|This page describes a feature in AmCAT 3.3|
|View other version: 3.3 - 3.4 - 3.5|
An AmCAT project starts in the AmCAT Navigator. Open your browser (e.g., Firefox, Google Chrome or Internet Explorer), go to https://amcat.nl and log in to AmCAT. In order to be able to log in, you need to create an account.
Logging in brings you to the AmCAT home page, where you can access and manage your AmCAT projects by clicking on the 'Manage Projects' button. This directs you to the location where your AmCAT projects are stored. These can be your own projects or the projects of other AmCAT users that allow you to take on a guest role. You can choose to list either your 'Active Projects', your 'Archived Projects' or 'All Projects' (including those that you are not a member of) by clicking on these tabs. AmCAT displays your active projects by default, listing all the AmCAT projects you are currently working on. This list is empty for a new user, but you can easily create a new AmCAT project.
If you want to start a new AmCAT project, the first step is to create a new AmCAT project and to upload articles to this project. When the AmCAT project has been created and articles have been uploaded, you select the relevant project by clicking on the project name. Selecting a project brings you to the article sets (i.e. collections of texts) this particular project contains. You can use each of your article sets separately or (selections of them) all together. On the AmCAT home page you can also find a number of featured article sets you can use.
As an example, we use an article set called ‘nyc nuclear* or atom* in lead', an article set with all New York Times articles that have one or more words starting with ‘nuclear’ or ‘atom’ in their lead paragraph, from the years 1946 to 2013. As you can see in the Figure above, this article set includes 58036 articles. By clicking on the article set you will get an overview of all articles in this set (see the Figure below). The overview shows you various metadata for each article, such as the (article)id, date, headline, mediumid, medium and length (in words) of each article in the article set. Clicking on an article in the table shows you the full article text.
When you are familiar with the type of data you are dealing with, you can start your automatic or manual content analysis by querying your article sets or creating resources for manual annotation. You perform your automatic content analysis using the AmCAT Query Search function. After selecting an article set you get the overview of all the articles. In the upper left corner you find a blue 'Query' button. Click on this button and you get the AmCAT Query search screen.
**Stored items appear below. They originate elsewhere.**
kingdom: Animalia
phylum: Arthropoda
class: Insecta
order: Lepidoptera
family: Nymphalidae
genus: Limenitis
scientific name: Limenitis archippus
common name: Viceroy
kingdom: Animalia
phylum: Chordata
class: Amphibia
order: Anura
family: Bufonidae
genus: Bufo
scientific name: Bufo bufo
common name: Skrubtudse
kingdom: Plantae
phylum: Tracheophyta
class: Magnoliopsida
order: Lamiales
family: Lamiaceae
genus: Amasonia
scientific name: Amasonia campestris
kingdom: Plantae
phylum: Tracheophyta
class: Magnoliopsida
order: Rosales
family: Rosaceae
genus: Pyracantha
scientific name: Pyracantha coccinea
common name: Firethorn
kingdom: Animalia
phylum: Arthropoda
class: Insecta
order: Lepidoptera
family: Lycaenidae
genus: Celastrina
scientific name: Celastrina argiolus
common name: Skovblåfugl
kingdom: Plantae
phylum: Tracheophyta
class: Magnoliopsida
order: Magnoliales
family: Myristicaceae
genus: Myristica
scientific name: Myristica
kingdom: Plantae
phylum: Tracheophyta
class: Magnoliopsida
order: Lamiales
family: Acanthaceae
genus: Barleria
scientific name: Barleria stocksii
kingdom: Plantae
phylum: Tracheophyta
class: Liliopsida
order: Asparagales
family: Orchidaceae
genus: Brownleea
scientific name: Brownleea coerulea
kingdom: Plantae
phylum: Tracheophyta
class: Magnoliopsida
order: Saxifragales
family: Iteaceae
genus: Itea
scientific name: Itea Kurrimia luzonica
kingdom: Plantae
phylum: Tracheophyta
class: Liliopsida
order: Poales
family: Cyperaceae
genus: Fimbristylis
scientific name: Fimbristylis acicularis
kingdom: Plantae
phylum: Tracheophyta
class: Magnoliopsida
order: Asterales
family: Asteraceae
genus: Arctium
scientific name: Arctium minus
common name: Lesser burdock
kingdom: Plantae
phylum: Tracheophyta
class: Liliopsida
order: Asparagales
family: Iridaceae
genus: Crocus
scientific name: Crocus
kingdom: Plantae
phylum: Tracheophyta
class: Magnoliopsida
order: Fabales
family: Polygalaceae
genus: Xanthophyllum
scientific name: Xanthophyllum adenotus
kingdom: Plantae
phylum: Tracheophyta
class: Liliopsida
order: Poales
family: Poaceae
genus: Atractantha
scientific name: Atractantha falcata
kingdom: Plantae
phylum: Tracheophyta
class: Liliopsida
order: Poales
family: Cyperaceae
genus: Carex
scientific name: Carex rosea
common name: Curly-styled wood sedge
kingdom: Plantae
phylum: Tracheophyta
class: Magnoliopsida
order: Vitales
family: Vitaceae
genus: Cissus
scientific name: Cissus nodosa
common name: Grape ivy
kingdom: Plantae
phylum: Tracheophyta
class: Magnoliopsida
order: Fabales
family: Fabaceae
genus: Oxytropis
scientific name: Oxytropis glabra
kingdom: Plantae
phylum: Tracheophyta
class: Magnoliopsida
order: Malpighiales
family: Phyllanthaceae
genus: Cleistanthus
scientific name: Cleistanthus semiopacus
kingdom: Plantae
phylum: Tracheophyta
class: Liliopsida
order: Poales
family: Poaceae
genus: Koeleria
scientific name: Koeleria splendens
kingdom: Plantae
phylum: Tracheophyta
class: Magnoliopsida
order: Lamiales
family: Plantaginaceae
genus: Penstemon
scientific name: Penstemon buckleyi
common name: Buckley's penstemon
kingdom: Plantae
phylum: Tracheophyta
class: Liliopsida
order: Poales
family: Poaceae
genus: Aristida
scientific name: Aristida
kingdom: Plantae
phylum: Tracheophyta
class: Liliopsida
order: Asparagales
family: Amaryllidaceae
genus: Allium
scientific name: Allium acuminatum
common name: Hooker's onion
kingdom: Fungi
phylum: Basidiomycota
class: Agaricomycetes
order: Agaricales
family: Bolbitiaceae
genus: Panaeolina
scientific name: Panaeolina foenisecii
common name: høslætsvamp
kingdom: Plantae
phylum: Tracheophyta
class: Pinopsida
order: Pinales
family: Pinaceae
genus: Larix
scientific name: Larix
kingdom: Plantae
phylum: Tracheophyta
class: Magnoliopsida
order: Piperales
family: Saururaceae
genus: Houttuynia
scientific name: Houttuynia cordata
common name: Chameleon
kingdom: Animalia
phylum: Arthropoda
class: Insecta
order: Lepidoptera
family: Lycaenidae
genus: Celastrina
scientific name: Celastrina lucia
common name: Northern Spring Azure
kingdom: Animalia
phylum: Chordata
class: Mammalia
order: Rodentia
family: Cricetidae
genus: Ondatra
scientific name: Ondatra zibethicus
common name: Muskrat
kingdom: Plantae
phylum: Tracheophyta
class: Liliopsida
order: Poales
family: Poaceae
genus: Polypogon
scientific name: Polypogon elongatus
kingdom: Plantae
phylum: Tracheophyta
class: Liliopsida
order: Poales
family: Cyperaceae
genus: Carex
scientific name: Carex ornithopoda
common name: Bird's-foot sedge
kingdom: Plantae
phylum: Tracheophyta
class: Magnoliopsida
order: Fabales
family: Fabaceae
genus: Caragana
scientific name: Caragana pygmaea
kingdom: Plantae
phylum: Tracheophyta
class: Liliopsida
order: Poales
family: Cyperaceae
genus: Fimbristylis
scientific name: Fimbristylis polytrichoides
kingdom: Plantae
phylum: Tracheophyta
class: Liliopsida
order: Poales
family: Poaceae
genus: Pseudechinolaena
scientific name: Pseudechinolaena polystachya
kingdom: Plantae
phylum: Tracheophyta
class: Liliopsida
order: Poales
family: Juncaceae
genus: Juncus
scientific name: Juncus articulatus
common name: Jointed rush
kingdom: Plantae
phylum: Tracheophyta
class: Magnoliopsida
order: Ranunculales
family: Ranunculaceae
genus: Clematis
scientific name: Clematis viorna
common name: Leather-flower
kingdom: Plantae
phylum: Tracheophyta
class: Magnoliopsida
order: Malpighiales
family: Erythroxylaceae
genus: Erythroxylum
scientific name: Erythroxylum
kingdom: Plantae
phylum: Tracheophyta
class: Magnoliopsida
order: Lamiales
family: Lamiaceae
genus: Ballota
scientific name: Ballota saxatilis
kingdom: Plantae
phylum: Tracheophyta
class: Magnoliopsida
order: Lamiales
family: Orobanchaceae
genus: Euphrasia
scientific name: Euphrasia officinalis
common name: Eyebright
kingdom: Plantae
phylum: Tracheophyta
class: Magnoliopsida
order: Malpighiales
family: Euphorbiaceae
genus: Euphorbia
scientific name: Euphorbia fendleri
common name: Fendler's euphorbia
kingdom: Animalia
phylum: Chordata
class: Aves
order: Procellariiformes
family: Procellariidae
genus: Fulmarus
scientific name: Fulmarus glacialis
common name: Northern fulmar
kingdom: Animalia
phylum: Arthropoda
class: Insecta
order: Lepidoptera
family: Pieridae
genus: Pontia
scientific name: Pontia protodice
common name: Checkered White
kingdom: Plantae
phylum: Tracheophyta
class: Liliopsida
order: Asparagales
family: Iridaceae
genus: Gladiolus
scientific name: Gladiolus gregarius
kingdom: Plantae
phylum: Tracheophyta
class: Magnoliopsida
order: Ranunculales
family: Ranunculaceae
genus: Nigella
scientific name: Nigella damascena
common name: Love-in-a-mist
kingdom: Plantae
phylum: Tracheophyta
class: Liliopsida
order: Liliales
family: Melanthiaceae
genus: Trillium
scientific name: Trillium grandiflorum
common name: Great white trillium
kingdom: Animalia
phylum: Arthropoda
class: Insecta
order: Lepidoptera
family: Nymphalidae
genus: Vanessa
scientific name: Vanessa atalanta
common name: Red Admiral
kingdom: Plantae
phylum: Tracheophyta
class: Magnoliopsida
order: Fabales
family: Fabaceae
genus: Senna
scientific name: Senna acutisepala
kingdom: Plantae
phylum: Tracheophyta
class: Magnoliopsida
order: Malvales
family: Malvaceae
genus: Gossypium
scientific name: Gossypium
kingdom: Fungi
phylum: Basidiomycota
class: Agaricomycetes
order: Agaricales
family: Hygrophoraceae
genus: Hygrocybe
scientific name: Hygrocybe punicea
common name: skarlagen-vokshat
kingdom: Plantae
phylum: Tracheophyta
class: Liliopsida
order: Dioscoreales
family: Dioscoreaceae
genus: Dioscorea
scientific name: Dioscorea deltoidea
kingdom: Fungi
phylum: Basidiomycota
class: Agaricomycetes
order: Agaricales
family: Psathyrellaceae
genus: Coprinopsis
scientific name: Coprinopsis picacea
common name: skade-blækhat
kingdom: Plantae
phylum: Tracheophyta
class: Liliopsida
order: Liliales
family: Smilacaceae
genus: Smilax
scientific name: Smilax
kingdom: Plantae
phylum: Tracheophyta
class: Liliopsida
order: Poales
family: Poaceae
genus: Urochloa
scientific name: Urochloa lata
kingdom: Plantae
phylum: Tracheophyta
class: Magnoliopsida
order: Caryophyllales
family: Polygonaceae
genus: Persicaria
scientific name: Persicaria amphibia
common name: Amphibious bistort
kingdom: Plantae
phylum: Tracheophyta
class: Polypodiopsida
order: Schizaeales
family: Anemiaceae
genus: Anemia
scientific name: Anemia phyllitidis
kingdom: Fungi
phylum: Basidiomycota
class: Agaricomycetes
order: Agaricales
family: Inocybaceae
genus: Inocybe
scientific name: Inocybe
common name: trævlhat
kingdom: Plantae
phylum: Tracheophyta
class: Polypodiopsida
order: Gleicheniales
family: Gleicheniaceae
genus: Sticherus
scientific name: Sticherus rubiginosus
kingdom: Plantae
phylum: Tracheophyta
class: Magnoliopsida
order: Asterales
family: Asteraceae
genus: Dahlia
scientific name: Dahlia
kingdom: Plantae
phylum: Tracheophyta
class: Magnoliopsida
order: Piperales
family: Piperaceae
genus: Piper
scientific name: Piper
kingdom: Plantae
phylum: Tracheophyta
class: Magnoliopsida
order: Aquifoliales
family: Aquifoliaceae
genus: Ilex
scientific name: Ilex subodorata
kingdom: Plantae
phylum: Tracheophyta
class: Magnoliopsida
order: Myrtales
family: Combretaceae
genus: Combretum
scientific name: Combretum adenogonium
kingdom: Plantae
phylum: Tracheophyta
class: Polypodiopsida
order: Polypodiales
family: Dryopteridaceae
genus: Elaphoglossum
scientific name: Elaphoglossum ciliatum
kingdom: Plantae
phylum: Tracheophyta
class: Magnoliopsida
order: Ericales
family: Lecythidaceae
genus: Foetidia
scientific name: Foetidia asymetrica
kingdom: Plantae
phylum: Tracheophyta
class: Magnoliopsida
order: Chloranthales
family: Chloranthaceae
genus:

Here you select media and time periods of the articles you want to include in your analysis and, if applicable, save this selection of specific articles as a new article set. You start your automatic content analysis by creating search strings (i.e. a combination of search terms) and entering them in the 'Keyword Search string(s)' field. You enter all the search terms covering what you perceive as being one topic on one row in this field. You can also enter multiple search strings in this field at the same time (if you want to compare different topics, for example) by starting each search string at a new row. The length of your search strings is unlimited. Please note that the quality of your automatic content analysis depends on the quality of your search strings, which in turn depends on the reliability of your search strings. Hence, it is very important to test the reliability of your search strings.
The AmCAT Query search has various functions you can use to analyse your data. Among the 'Output options' you find summary, article list, graph/table and Network output options, each representing a main function of automatic content analysis in AmCAT.
You can test various hypotheses using content analysis. You can extrapolate your findings (i.e. generalization them to a broader context, which you have not actually measured). Examples of such extrapolations are trends, patterns and differences. From these trends, patterns and differences you observe in the collection of documents that you analyzed (your sample), you can draw conclusions about similar documents that you have not actually analyzed (the population) and thus test your hypotheses.